=== Seitentext ===

Wenn geduldete Ausländer ihren Landkreis verlassen möchten, müssen sie dafür keine Gebühr bezahlen. Das entschied das Verwaltungsgericht in Halle. Der Vorsitzende Richter Bernd Harms erklärte Gebühren für das Erteilen einer Verlassenserlaubnis für unzulässig: »Wenn die Behörden nach Gusto Bescheinigungen für die Verlassenserlaubnis ausstellen und damit durch die Hintertür eine Gebührenpflicht auferlegen, dann verstößt das gegen den Grundsatz der Bestimmtheit.« Diesem zufolge müssen Verwaltungsakte hinreichend bestimmt und begrenzt sein, so dass das Handeln der Verwaltung für die Bürger voraussehbar und berechenbar ist.
In seiner Urteilsbegründung berief sich Harms auf eine Entscheidung des Dessauer Verwaltungsgerichts aus dem Jahr 2006, der zufolge Menschen, die Gelder aus dem Asylbewerberleistungsgesetz erhalten und am Existenzminimum leben, nicht mit einer zusätzlichen Gebühr belastet werden dürfen. Darüber hinaus stellte das Verfassungsgericht in Halle fest, dass es für solche Gebühren keine gesetzliche Grundlage gibt.
Der Widerspruch von Flüchtlingen gegen verhängte Strafgelder wegen unerlaubten Verlassens ihres Landkreises wurde bisher stets abgewiesen. Insofern stellt das Urteil des Verwaltungsgerichts in Halle einen Präzedenzfall dar. Für die Arbeit der Flüchtlingsinitiativen Togo Action Plus, No Lager Halle, Karawane, The Voice und für das Engagement gegen die Residenzpflicht von Aktivisten in Sachsen- Anhalt, Brandenburg, Berlin und Hamburg, ist das ein wichtiger Erfolg. »Dies ist ein Präzedenzfall im Kampf gegen strukturellen Rassismus. Wir hoffen, dass die Ausländerbehörde in Merseburg in Zukunft keine Gebühren mehr von den Flüchtlingen verlangt«, sagt Anett Zeidler von der Initiative Togo Action Plus nach der Urteilsverkündung.

Zu einer Diskussion über die Zulässigkeit, die Bewegungsfreiheit von Ausländern einzuschränken, kam es nicht. »Das ist der maximale Sieg. Mehr war nicht zu holen. Das Thema Residenzpflicht an sich wäre nur dann Gegenstand der Verhandlung geworden, wenn der Gesetzgeber gesagt hätte, der Gebührentatbestand ist einschlägig. Dann hätte man verfassungsrechtlich argumentieren müssen.« So kommentierte Volker Gerloff, der Rechtsanwalt von Komi E., das Urteil. Komi E. hatte bei seiner Klage argumentiert, die Residenzpflicht schränke sein natürliches Recht auf Bewegungsfreiheit und die Entfaltung seiner Persönlichkeit ein, sie verstoße gegen den Grundsatz der Gleichheit aller Menschen und die Menschenwürde. Die Anwendung der Residenzpflicht zerstöre in einem schrittweisen Prozess die Persönlichkeit und die Individualität jedes Betroffenen. »Wir Afrikaner werden mehr kontrolliert, sobald sie unsere Hautfarbe sehen, und die Leute, die die Kontrolle miterleben, sehen uns deswegen als kriminell an. Es gibt kaum die Chance, Kontakte zu bekommen. Es ist so abschreckend, wie wir behandelt werden. Der Afrikaner, der den Bahnhof betritt, macht sich schon verdächtig. Die Residenzpflicht negiert jeden Gedanken von Integration.« Bei seiner Argumentation gegen die Residenzpflicht stellte Komi E. auch einen historischen Bezug zur deutschen Kolonialisierung in Togo her. Der togolesischen Bevölkerung war es in dieser Zeit nicht erlaubt, ihr jeweiliges Dorf oder Gebiet ohne eine kostenpflichtige Sondergenehmigung der deutschen Kolonialbehörden zu verlassen.

===

▶ [Übungsaufgaben]
1. Wer war laut dem Text zum Gebührenurteil der Vorsitzende Richter des Verfahrens?
2. Nenne alle Flüchtlingsinitiativen, die im Text zum Gebührenurteil namentlich aufgeführt werden.
3. Gib aus dem Text zum Gebührenurteil den Abschnitt von „Der Widerspruch von“ bis einschließlich „nach der Urteilsverkündung.“ wortgetreu wieder.
Die anschließenden Einträge sind eigenständiges Material und stehen in keinem Zusammenhang mit dem Text zum Gebührenurteil.

=== Bereitgestellte Einträge ===

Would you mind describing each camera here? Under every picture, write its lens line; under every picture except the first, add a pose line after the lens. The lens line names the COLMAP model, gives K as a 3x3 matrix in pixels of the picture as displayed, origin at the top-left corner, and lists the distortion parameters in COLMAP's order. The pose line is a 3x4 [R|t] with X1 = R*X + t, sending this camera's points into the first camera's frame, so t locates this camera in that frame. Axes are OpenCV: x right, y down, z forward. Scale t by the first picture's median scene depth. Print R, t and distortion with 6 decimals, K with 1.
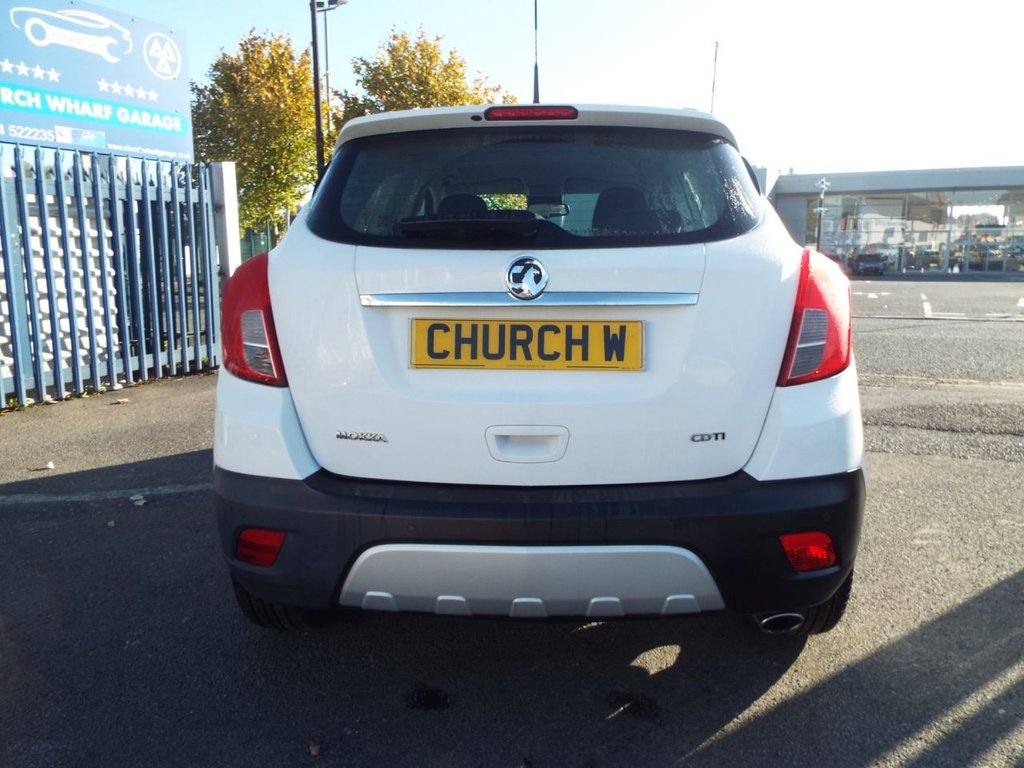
lens RADIAL K [[745.1, 0, 520.7], [0, 745.1, 385.8], [0, 0, 1]] dist [-0.003254, -0.005522]
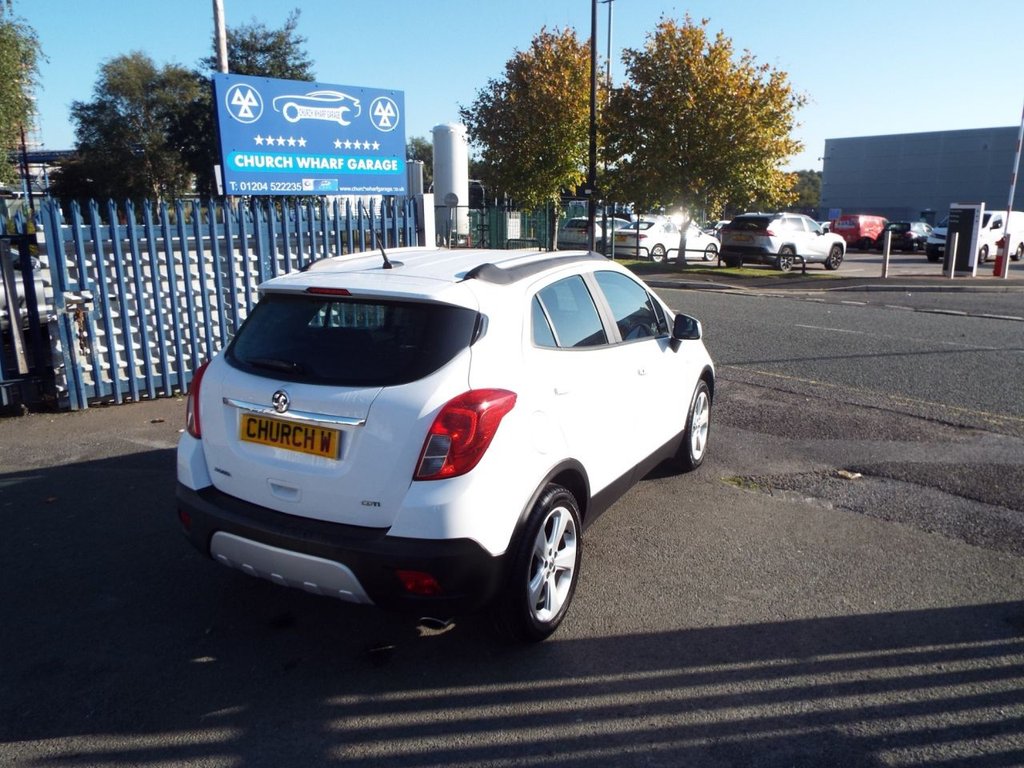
lens RADIAL K [[742.3, 0, 512.0], [0, 742.3, 384.0], [0, 0, 1]] dist [-0.012866, -0.009271]
pose [[0.906831, 0.090576, -0.411646, 0.301182], [-0.068622, 0.995334, 0.067838, -0.083541], [0.415870, -0.033269, 0.908815, -0.092745]]
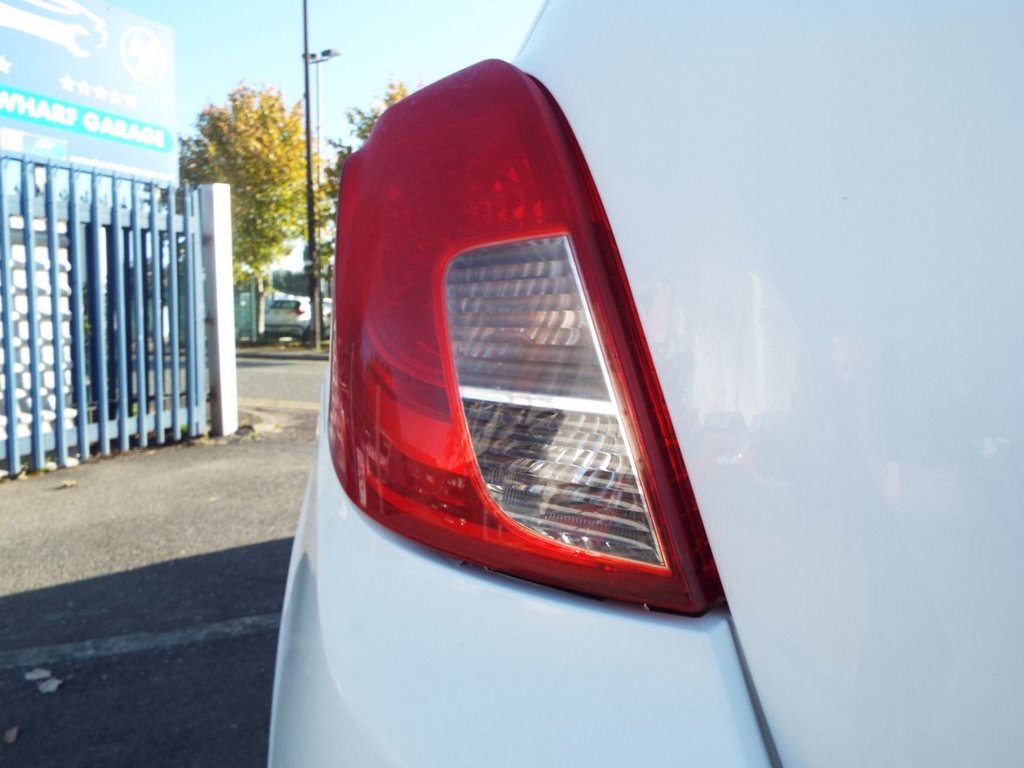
lens RADIAL K [[745.1, 0, 520.7], [0, 745.1, 385.8], [0, 0, 1]] dist [-0.003254, -0.005522]
pose [[0.999552, -0.002665, 0.029822, -0.097608], [0.005173, 0.996424, -0.084339, -0.011180], [-0.029491, 0.084456, 0.995991, 0.213583]]
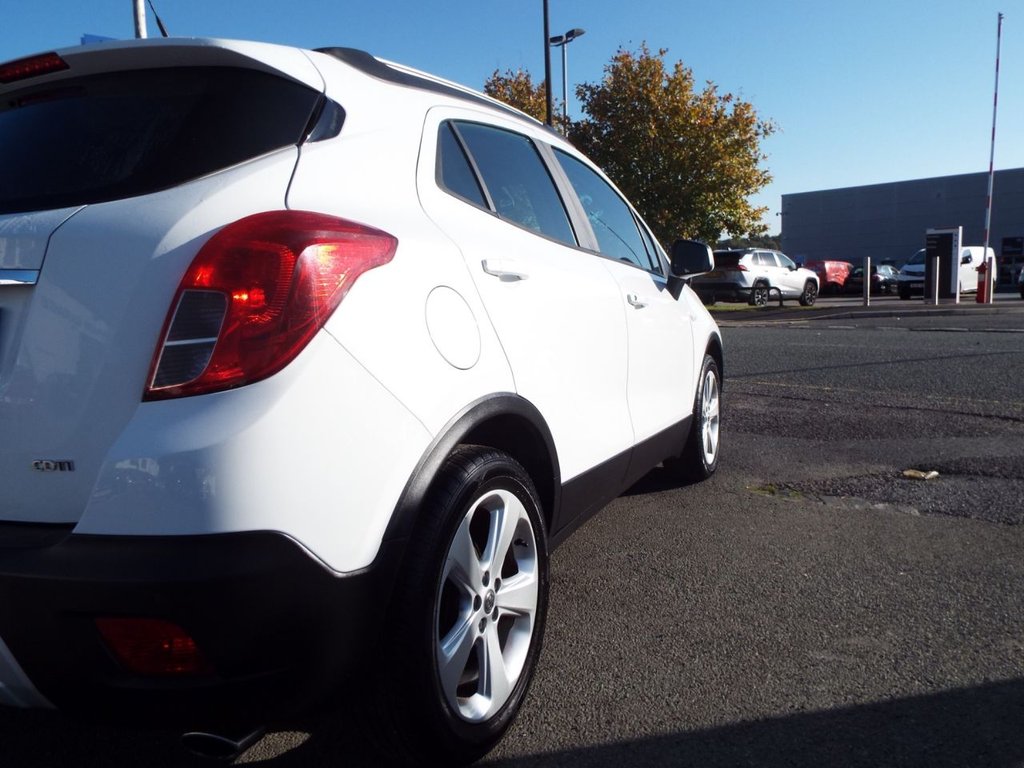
lens RADIAL K [[745.1, 0, 520.7], [0, 745.1, 385.8], [0, 0, 1]] dist [-0.003254, -0.005522]
pose [[0.929062, 0.018255, -0.369473, 0.235509], [-0.030850, 0.999126, -0.028211, -0.000537], [0.368635, 0.037608, 0.928813, 0.126059]]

===

▶ [Gelöste Aufgaben]
1. Bernd Harms

2. Togo Action Plus, No Lager Halle, Karawane, The Voice

3.
Der Widerspruch von Flüchtlingen gegen verhängte Strafgelder wegen unerlaubten Verlassens ihres Landkreises wurde bisher stets abgewiesen. Insofern stellt das Urteil des Verwaltungsgerichts in Halle einen Präzedenzfall dar. Für die Arbeit der Flüchtlingsinitiativen Togo Action Plus, No Lager Halle, Karawane, The Voice und für das Engagement gegen die Residenzpflicht von Aktivisten in Sachsen- Anhalt, Brandenburg, Berlin und Hamburg, ist das ein wichtiger Erfolg. »Dies ist ein Präzedenzfall im Kampf gegen strukturellen Rassismus. Wir hoffen, dass die Ausländerbehörde in Merseburg in Zukunft keine Gebühren mehr von den Flüchtlingen verlangt«, sagt Anett Zeidler von der Initiative Togo Action Plus nach der Urteilsverkündung.